- What to produce: Copy every line from the one containing "kingdom: Animalia" up to and including the one containing "scientific name: Picus canus", keeping each unchanged.

- Materials provided:
================

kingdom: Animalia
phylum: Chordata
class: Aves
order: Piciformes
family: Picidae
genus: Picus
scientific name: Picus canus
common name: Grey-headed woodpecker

================

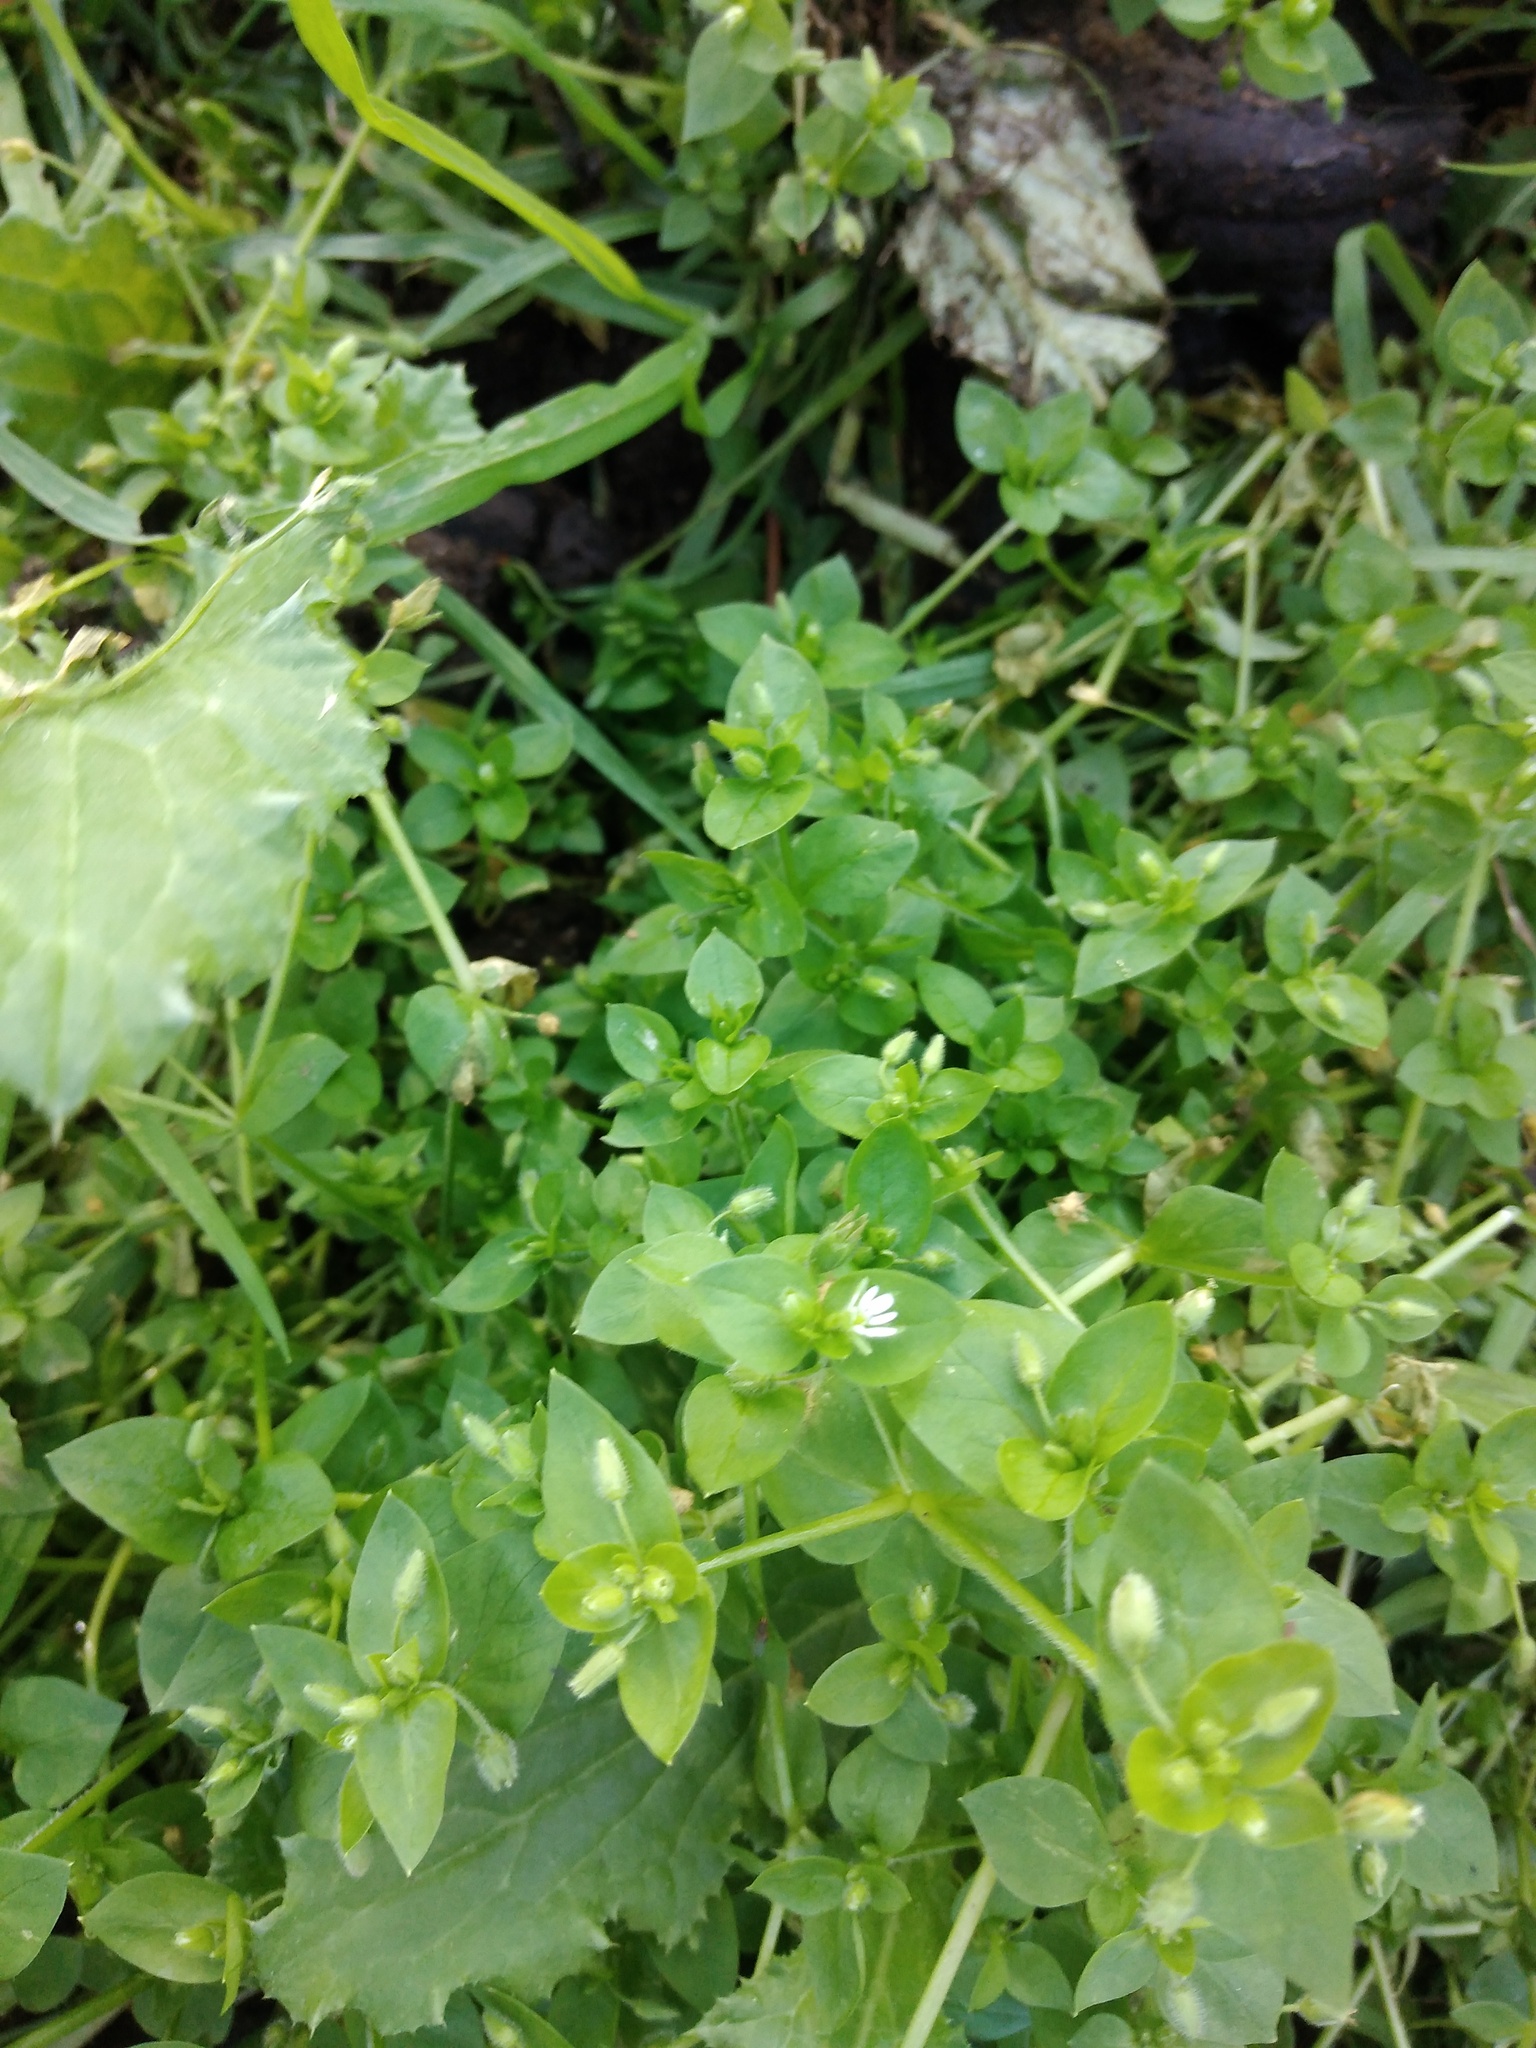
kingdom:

================

- Result for this task:
kingdom: Animalia
phylum: Chordata
class: Aves
order: Piciformes
family: Picidae
genus: Picus
scientific name: Picus canus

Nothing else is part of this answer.